The Murwillumbah to Casino rail line could be under threat after a new bill was introduced allowing the government to sell the closed line.
The Murwillumbah to Casino rail line could be under threat after a new bill was introduced allowing the government to sell the closed line.

Rail bill steams on through

THE battle over whether to save the closed Murwillumbah-to-Casino rail line or turn parts of it into bike trails and sell others has taken on a new urgency after the NSW Gov- ernment this week introduced enabling legislation into State Parliament.

Greens Party transport spokesperson Lee Rhiannon said yesterday the “rail trails” bill had suddenly put every rail line in NSW “at risk of being declared disused and sold off at a stroke of the pen”.

NSW Transport Minister David Campbell introduced the bill to Parliament this week saying the state had more than 3000 kilometres of non-operational rail lines, and in some cases trains had stopped running on them more than 30 years ago.
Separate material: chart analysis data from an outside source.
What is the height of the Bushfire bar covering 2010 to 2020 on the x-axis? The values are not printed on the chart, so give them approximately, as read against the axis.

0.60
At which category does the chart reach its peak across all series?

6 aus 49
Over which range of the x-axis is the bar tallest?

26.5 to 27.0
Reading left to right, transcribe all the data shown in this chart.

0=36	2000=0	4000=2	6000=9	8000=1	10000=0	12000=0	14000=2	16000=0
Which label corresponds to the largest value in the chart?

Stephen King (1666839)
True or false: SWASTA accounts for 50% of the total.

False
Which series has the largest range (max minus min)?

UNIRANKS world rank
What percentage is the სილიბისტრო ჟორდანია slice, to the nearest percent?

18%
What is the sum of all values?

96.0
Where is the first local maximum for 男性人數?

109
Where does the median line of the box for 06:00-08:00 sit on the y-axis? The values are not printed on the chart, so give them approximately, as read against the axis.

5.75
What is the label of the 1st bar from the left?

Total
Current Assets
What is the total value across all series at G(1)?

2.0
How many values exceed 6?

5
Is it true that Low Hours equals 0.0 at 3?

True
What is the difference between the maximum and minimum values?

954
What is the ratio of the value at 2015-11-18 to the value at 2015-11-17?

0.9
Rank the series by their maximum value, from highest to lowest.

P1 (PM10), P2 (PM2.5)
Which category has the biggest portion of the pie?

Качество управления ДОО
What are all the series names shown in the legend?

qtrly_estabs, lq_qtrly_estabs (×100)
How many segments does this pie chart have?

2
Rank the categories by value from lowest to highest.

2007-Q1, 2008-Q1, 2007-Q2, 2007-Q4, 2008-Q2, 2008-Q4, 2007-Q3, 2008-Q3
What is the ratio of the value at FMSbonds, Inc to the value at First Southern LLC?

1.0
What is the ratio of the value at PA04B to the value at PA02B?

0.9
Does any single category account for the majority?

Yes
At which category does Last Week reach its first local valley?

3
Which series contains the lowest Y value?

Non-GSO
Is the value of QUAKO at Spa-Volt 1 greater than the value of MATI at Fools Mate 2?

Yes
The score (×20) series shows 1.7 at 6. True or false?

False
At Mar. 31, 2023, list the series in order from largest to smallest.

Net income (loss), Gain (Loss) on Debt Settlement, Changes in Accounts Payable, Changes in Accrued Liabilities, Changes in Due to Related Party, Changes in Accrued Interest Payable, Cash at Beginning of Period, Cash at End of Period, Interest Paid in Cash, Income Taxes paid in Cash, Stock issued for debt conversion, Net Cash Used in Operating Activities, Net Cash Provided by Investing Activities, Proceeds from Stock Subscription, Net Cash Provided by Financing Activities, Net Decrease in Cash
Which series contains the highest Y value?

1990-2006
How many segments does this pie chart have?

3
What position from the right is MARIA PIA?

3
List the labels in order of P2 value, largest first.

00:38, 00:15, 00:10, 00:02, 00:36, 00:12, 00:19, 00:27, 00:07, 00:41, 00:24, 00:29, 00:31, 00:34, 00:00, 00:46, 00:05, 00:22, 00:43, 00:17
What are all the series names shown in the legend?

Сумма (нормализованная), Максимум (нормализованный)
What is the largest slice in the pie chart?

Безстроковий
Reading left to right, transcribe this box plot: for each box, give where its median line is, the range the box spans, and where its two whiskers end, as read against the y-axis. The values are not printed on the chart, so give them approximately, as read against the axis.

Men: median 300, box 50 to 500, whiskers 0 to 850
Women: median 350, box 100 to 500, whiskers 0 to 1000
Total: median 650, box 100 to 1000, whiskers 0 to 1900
“This currently idle asset offers enormous potential benefit for communities in rural and regional New South Wales,” he said. “The bill introduces chan- ges to once again allow for public use through their development, especially as rail trails for walking, cycling or potentially horse riding.”

Ms Rhiannon said although the Government claimed the new law would facilitate rail trails it was “a wolf in sheep's clothing”.

“If passed, the Minister for Transport can declare any NSW rail line as disused, wait 30 days for a public consultation period to expire, then sell off the line and associated land to developers,” she said.

“The bill gives no definition of what constitutes a disused line or any appeal process.”

Mr Campbell said the “public rightly expects that the State's assets are available for positive community benefit”.